------ INPUT MATERIAL ------

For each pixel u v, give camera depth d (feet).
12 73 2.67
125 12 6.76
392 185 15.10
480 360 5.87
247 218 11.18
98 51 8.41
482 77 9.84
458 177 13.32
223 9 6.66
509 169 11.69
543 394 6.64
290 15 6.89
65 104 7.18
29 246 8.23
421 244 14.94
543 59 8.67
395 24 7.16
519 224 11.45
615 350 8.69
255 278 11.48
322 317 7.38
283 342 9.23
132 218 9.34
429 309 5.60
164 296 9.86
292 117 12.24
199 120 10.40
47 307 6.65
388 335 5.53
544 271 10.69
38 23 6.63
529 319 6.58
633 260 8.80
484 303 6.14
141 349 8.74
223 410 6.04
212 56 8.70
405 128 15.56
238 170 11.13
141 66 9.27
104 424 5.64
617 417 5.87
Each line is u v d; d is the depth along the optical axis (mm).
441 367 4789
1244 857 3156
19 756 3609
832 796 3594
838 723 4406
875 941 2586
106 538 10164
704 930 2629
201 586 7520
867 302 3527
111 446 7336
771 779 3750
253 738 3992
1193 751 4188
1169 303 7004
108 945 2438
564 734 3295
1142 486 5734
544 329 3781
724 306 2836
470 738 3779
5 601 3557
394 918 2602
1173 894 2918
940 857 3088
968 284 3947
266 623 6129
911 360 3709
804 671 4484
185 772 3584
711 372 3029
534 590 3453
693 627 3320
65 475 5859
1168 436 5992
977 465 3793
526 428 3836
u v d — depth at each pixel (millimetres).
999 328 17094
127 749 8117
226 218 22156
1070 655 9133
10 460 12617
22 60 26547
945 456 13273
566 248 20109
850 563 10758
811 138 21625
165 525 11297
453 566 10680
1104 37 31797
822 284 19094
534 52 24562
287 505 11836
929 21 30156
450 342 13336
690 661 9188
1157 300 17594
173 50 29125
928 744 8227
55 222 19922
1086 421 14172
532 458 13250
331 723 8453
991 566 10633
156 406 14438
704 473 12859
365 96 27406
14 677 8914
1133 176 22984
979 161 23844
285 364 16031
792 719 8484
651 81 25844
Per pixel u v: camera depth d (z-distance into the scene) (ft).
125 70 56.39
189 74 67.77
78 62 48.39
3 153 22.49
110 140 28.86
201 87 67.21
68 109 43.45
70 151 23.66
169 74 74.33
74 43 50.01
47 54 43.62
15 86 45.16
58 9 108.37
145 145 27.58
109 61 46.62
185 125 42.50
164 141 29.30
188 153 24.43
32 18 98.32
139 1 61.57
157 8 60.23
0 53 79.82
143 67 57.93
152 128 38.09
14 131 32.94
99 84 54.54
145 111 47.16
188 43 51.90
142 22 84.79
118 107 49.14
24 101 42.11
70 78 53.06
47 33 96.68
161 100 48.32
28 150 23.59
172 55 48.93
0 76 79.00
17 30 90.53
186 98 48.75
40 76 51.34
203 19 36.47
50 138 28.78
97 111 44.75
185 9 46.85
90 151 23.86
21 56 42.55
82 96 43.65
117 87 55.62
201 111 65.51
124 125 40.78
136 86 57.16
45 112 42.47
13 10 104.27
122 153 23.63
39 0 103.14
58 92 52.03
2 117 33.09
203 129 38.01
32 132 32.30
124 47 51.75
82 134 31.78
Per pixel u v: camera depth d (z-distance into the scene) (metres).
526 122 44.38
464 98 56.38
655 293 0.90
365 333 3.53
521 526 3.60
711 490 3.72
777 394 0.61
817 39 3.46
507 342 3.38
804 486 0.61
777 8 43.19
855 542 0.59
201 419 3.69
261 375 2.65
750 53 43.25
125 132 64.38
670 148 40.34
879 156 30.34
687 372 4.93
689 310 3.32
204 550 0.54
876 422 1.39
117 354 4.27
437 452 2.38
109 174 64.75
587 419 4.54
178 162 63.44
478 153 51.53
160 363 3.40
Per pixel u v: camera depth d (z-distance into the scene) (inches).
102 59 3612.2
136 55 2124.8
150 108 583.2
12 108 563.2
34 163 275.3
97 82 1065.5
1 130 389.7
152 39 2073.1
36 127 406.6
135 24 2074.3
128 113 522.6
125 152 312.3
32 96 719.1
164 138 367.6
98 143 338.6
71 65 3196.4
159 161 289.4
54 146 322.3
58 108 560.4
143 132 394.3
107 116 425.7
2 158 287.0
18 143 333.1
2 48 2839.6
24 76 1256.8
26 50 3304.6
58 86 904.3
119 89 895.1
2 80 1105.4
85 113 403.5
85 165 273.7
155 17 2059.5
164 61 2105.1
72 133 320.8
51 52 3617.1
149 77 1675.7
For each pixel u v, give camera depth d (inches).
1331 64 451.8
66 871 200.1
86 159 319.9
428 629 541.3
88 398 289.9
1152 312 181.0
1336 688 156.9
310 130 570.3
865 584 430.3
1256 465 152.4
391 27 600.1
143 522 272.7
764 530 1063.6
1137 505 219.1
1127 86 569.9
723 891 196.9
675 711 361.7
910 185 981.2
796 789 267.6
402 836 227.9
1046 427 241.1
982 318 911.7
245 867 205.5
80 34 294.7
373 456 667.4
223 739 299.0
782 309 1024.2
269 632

------

_TASK OBJECTIVE_: Can you repeat, word for word, every line above from the one containing "24 101 42.11" down to the one containing "711 490 3.72", including both?

_TASK RESULT_:
24 101 42.11
70 78 53.06
47 33 96.68
161 100 48.32
28 150 23.59
172 55 48.93
0 76 79.00
17 30 90.53
186 98 48.75
40 76 51.34
203 19 36.47
50 138 28.78
97 111 44.75
185 9 46.85
90 151 23.86
21 56 42.55
82 96 43.65
117 87 55.62
201 111 65.51
124 125 40.78
136 86 57.16
45 112 42.47
13 10 104.27
122 153 23.63
39 0 103.14
58 92 52.03
2 117 33.09
203 129 38.01
32 132 32.30
124 47 51.75
82 134 31.78
Per pixel u v: camera depth d (z-distance into the scene) (metres).
526 122 44.38
464 98 56.38
655 293 0.90
365 333 3.53
521 526 3.60
711 490 3.72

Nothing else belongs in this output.